Jamie: Do you have any advice or encouragement to share for those who haven’t yet broken free of diets?
It's really, really scary, I get that—and for those of us with disordered eating habits or eating disorders, I really think it's something you have to live and evolve with for the rest of your life.
But truly: the liberation you can feel on the other side of dieting, and the energy, and to know that you are accepted for your whole self, is worth more than thinness could ever be.
Share Your Story of Ditching Diets
If you’ve found freedom from dieting, we’d love to share your story so that it may inspire someone else…or simply make them feel less alone. Comment below or reach out kristik@ substack.com.

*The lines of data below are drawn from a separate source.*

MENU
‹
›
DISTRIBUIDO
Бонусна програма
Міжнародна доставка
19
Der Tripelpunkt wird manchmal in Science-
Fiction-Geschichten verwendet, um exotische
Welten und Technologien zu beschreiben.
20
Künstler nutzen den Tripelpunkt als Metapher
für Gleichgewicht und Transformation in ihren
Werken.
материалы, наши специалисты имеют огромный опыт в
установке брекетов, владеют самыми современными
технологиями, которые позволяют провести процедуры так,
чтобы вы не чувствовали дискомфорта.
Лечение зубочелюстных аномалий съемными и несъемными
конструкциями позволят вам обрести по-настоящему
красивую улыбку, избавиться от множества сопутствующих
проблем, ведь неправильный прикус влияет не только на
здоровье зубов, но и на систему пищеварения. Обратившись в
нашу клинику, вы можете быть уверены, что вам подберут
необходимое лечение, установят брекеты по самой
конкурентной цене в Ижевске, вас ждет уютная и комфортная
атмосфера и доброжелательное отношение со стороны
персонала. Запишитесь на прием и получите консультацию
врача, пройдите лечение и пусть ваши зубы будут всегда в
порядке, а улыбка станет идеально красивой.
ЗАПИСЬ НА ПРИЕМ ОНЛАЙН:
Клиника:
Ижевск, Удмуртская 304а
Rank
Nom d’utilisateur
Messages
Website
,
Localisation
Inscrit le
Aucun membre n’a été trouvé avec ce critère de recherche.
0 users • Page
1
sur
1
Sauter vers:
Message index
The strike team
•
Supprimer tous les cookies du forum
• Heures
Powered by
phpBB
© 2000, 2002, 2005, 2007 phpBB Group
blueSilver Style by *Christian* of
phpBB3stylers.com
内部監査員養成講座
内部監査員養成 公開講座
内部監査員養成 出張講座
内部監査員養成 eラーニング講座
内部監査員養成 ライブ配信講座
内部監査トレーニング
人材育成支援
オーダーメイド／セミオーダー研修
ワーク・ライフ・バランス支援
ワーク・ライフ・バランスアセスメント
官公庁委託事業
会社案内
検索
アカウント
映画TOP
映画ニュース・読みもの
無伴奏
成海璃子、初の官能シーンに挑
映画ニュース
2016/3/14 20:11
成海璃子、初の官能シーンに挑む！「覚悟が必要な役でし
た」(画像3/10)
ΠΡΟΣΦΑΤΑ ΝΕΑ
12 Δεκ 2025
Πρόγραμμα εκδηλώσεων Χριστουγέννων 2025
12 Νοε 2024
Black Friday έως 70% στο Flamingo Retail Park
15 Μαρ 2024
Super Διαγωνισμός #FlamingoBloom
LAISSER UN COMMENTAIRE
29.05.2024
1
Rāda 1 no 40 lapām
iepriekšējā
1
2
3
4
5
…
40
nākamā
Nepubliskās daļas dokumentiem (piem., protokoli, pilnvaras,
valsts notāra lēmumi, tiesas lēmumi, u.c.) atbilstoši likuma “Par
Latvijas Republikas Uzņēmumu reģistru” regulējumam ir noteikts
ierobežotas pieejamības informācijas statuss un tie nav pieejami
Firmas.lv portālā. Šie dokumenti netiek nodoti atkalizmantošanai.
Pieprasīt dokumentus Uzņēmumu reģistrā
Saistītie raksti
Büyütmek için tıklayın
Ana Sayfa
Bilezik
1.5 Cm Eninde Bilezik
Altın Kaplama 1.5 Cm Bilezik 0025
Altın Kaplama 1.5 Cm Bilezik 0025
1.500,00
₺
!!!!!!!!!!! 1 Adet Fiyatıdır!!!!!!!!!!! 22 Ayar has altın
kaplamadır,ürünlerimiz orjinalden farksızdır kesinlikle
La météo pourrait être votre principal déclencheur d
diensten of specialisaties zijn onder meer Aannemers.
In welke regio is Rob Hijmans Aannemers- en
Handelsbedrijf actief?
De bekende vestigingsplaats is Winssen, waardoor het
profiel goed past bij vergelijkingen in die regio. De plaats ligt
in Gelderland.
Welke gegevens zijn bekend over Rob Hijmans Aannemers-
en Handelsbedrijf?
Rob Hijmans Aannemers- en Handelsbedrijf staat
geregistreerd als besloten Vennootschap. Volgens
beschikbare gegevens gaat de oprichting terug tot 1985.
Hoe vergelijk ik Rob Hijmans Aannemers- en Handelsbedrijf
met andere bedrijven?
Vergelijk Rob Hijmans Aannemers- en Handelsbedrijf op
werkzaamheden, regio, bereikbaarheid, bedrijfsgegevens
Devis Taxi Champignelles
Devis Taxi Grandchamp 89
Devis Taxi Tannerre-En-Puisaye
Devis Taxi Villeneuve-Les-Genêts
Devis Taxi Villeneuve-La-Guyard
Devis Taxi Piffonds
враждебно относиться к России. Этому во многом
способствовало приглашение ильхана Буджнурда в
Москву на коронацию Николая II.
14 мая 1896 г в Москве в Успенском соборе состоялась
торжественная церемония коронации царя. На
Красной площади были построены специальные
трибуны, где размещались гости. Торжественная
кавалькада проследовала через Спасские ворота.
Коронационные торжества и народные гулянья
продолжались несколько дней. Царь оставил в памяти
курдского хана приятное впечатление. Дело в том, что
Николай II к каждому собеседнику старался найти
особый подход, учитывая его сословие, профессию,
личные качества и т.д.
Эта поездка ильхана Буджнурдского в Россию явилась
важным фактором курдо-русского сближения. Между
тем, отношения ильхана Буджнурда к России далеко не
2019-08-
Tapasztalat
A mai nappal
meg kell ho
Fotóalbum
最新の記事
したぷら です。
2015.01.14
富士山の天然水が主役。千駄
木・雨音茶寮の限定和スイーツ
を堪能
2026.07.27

Kristi, first: Don't stop with Almost Sated. What you're doing here is very important and could be very well saving or at least dramatically changing lives. It is certainly meaningful to me as I start to edge back to the 30 pounds I lost over two years after a horrible transition year of divorce and dementia caregiving that left little time for focusing on my self, including how I fed myself and exercise level. I want to learn more about intuitive eating and you are helping me to do so. Second, well done on two newsletters a week! I see I am not the only (over?) ambitious writer here, since that's what I committed to when I launched my Substack in October. Third, enjoyed the interview with Jamie. And wanted to point out that Glennon Doyle talks about her atypical anorexia and her recovery frequently and openly on her podcast. She thought she suffered from bulimia all these years when a doctor finally told her it was anorexia, even though she was "normal" weight. It was the dysfunctional patterns of course that fit the diagnosis. Like Jamie, this diagnosis and subsequent treatment seems to be helping her immensely!